## WORK TASK
Reproduce the listing in full, pictures excluded.

************

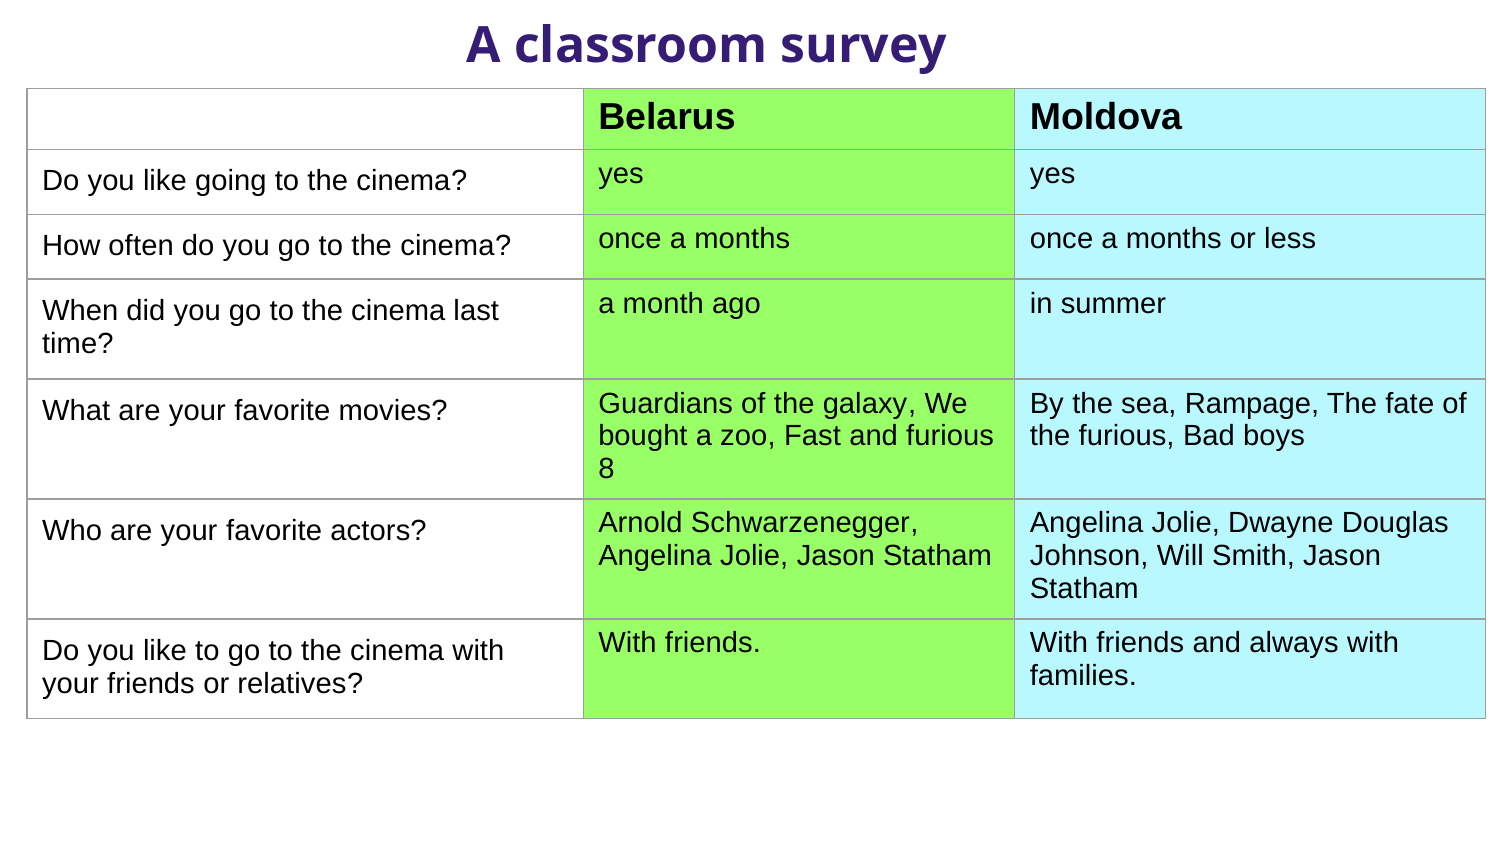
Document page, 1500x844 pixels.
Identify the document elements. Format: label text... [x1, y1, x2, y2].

table_header Moldova [1015, 89, 1485, 149]
table_header [28, 89, 583, 149]
table_cell Arnold Schwarzenegger, Angelina Jolie, Jason Statham [584, 500, 1014, 618]
table_cell What are your favorite movies? [28, 380, 583, 498]
table_cell yes [1015, 150, 1485, 214]
text_box A classroom survey [452, 5, 975, 81]
table_cell Do you like to go to the cinema with your friends or relatives? [28, 620, 583, 718]
table_cell once a months or less [1015, 215, 1485, 278]
table_cell With friends and always with families. [1015, 620, 1485, 718]
table_cell a month ago [584, 280, 1014, 378]
table_cell once a months [584, 215, 1014, 278]
table_header Belarus [584, 89, 1014, 149]
table_cell Who are your favorite actors? [28, 500, 583, 618]
table_cell With friends. [584, 620, 1014, 718]
table_cell yes [584, 150, 1014, 214]
table_cell Guardians of the galaxy, We bought a zoo, Fast and furious 8 [584, 380, 1014, 498]
table_cell Do you like going to the cinema? [28, 150, 583, 214]
table_cell How often do you go to the cinema? [28, 215, 583, 278]
table_cell in summer [1015, 280, 1485, 378]
table_cell Angelina Jolie, Dwayne Douglas Johnson, Will Smith, Jason Statham [1015, 500, 1485, 618]
table_cell When did you go to the cinema last time? [28, 280, 583, 378]
table_cell By the sea, Rampage, The fate of the furious, Bad boys [1015, 380, 1485, 498]
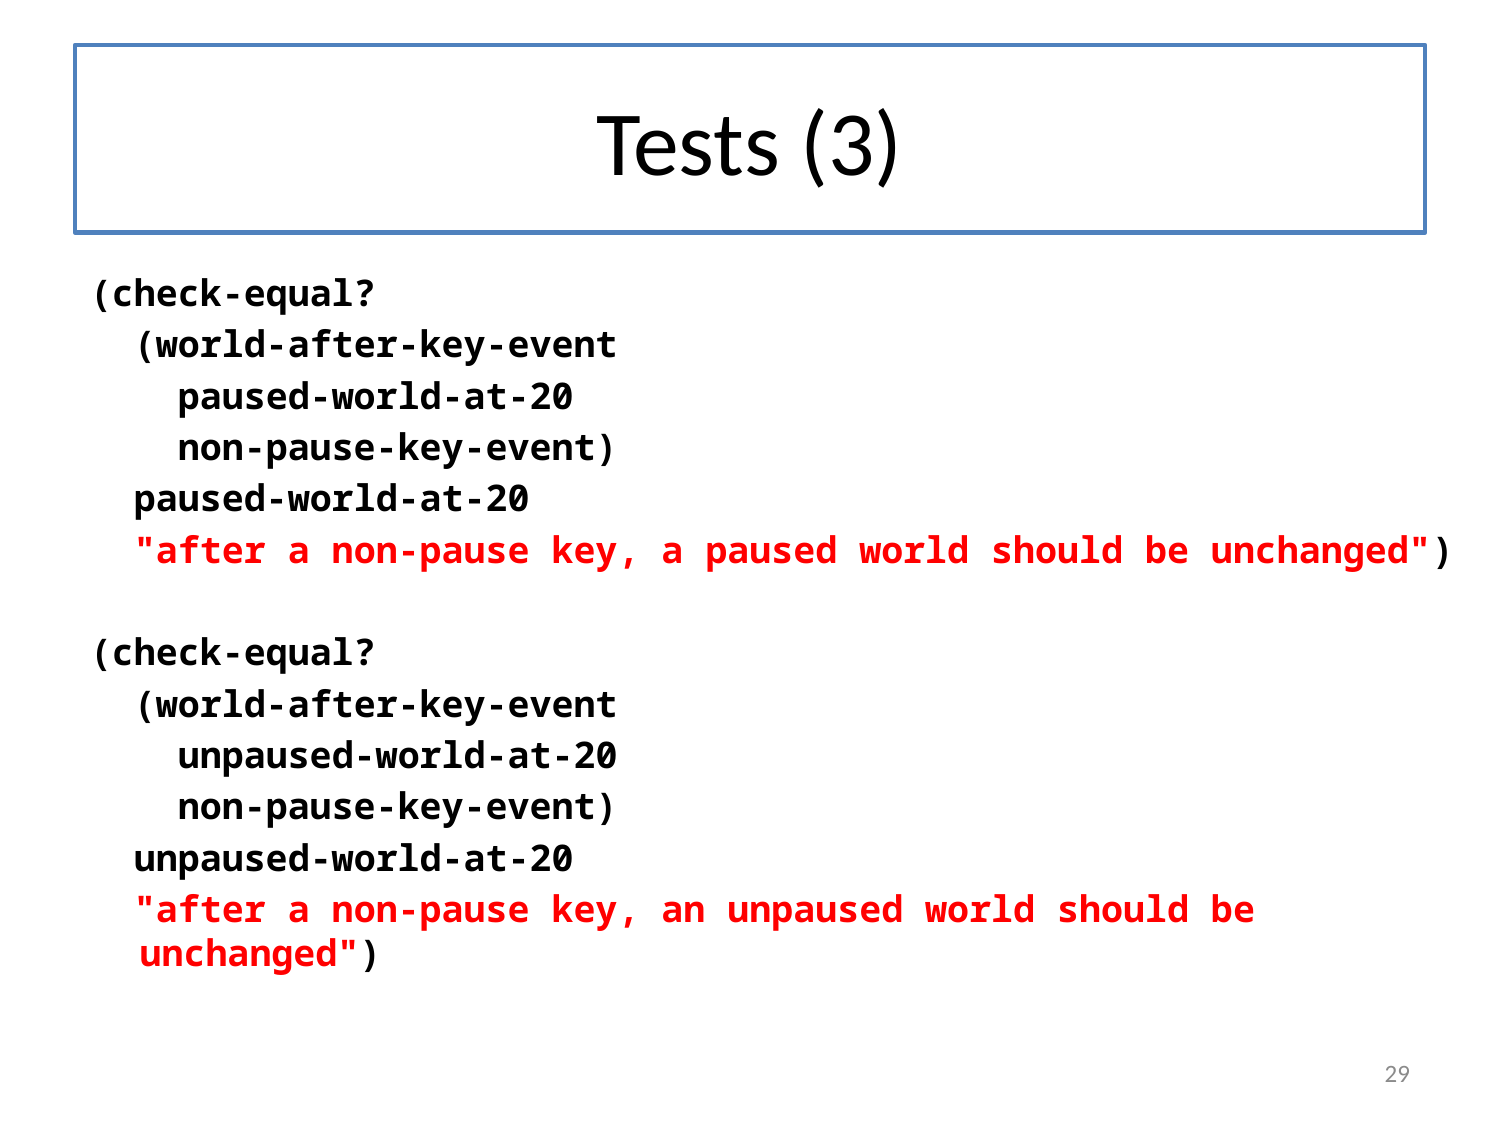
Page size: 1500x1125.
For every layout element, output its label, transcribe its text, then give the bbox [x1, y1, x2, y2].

title Tests (3) [73, 43, 1427, 235]
list (check-equal? (world-after-key-event paused-world-at-20 non-pause-key-event) paused-world-at-20 "after a non-pause key, a paused world should be unchanged") (check-equal? (world-after-key-event unpaused-world-at-20 non-pause-key-event) unpaused-world-at-20 "after a non-pause key, an unpaused world should be unchanged") [75, 262, 1500, 1005]
slide_number 29 [1074, 1042, 1425, 1103]
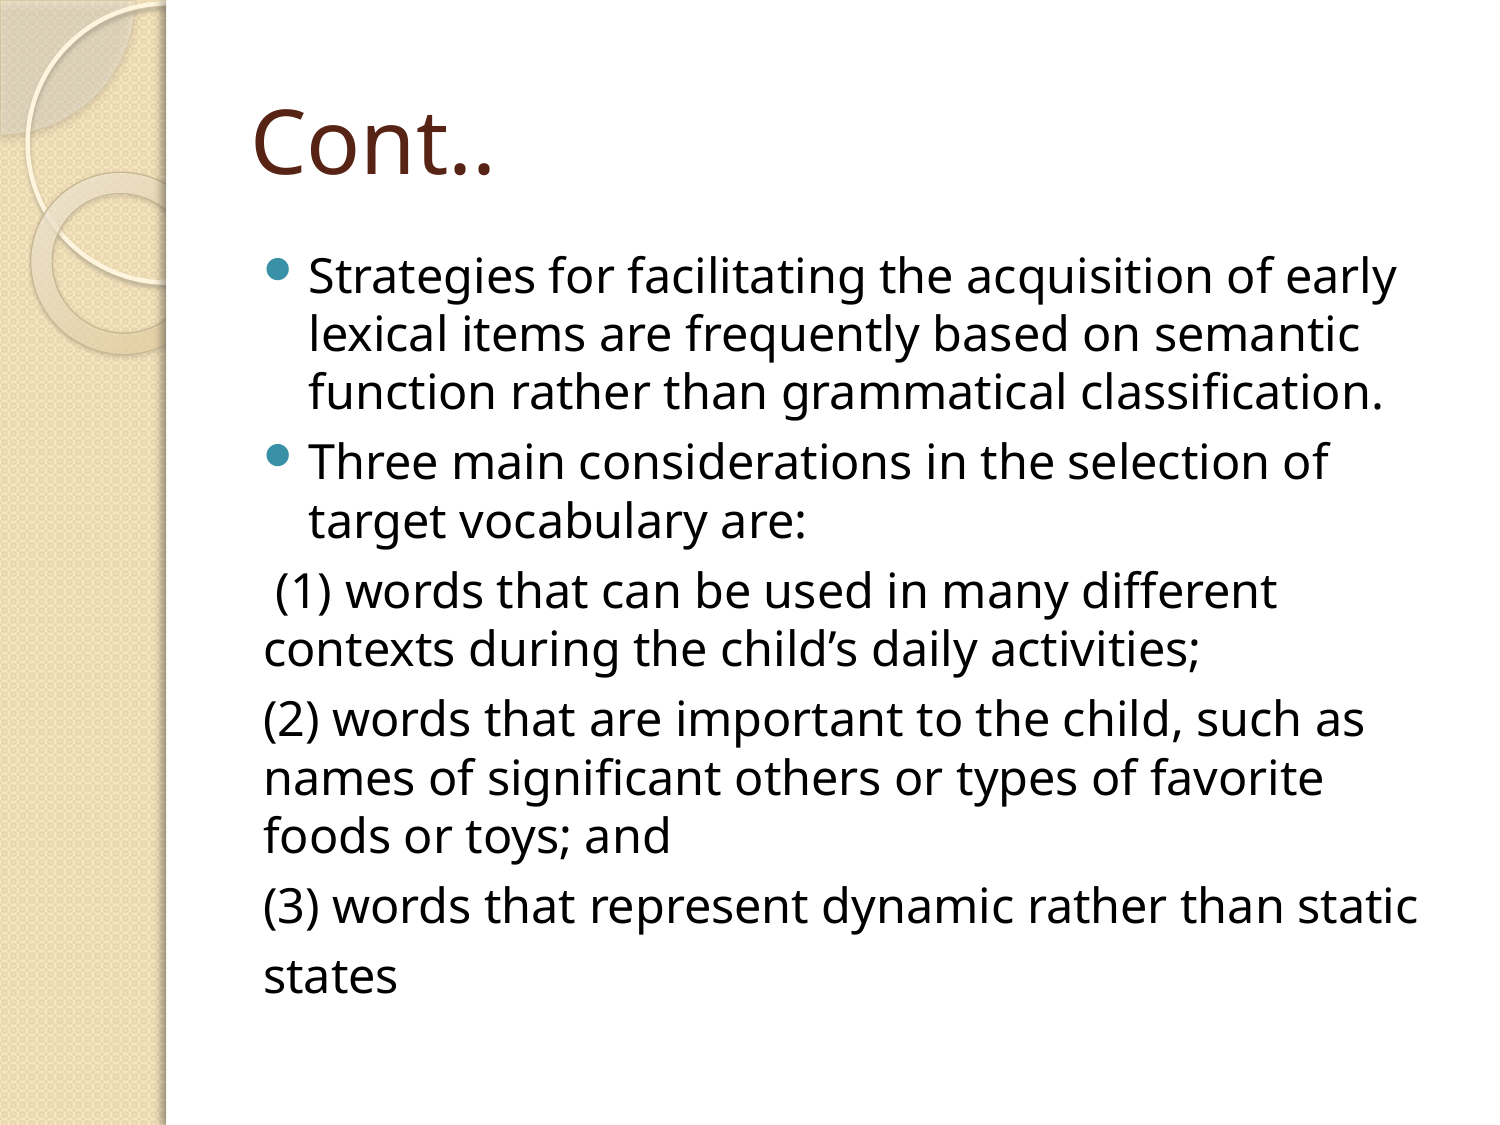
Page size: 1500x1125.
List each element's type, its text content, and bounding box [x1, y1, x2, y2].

************

## ANSWER SPACE
Document page, 1500x844 pixels.
Identify the document elements. Format: label text... [x1, y1, x2, y2].

table_header Moldova [1015, 89, 1485, 149]
table_header [28, 89, 583, 149]
table_cell Arnold Schwarzenegger, Angelina Jolie, Jason Statham [584, 500, 1014, 618]
table_cell What are your favorite movies? [28, 380, 583, 498]
table_cell yes [1015, 150, 1485, 214]
text_box A classroom survey [452, 5, 975, 81]
table_cell Do you like to go to the cinema with your friends or relatives? [28, 620, 583, 718]
table_cell once a months or less [1015, 215, 1485, 278]
table_cell With friends and always with families. [1015, 620, 1485, 718]
table_cell a month ago [584, 280, 1014, 378]
table_cell once a months [584, 215, 1014, 278]
table_header Belarus [584, 89, 1014, 149]
table_cell Who are your favorite actors? [28, 500, 583, 618]
table_cell With friends. [584, 620, 1014, 718]
table_cell yes [584, 150, 1014, 214]
table_cell Guardians of the galaxy, We bought a zoo, Fast and furious 8 [584, 380, 1014, 498]
table_cell Do you like going to the cinema? [28, 150, 583, 214]
table_cell How often do you go to the cinema? [28, 215, 583, 278]
table_cell in summer [1015, 280, 1485, 378]
table_cell Angelina Jolie, Dwayne Douglas Johnson, Will Smith, Jason Statham [1015, 500, 1485, 618]
table_cell When did you go to the cinema last time? [28, 280, 583, 378]
table_cell By the sea, Rampage, The fate of the furious, Bad boys [1015, 380, 1485, 498]
Page size: 1500x1125.
For every layout element, output its label, transcribe its text, then give the bbox [x1, y1, x2, y2].

title Tests (3) [73, 43, 1427, 235]
list (check-equal? (world-after-key-event paused-world-at-20 non-pause-key-event) paused-world-at-20 "after a non-pause key, a paused world should be unchanged") (check-equal? (world-after-key-event unpaused-world-at-20 non-pause-key-event) unpaused-world-at-20 "after a non-pause key, an unpaused world should be unchanged") [75, 262, 1500, 1005]
slide_number 29 [1074, 1042, 1425, 1103]
Page size: 1500x1125.
List each element's type, its text content, and bounding box [x1, y1, x2, y2].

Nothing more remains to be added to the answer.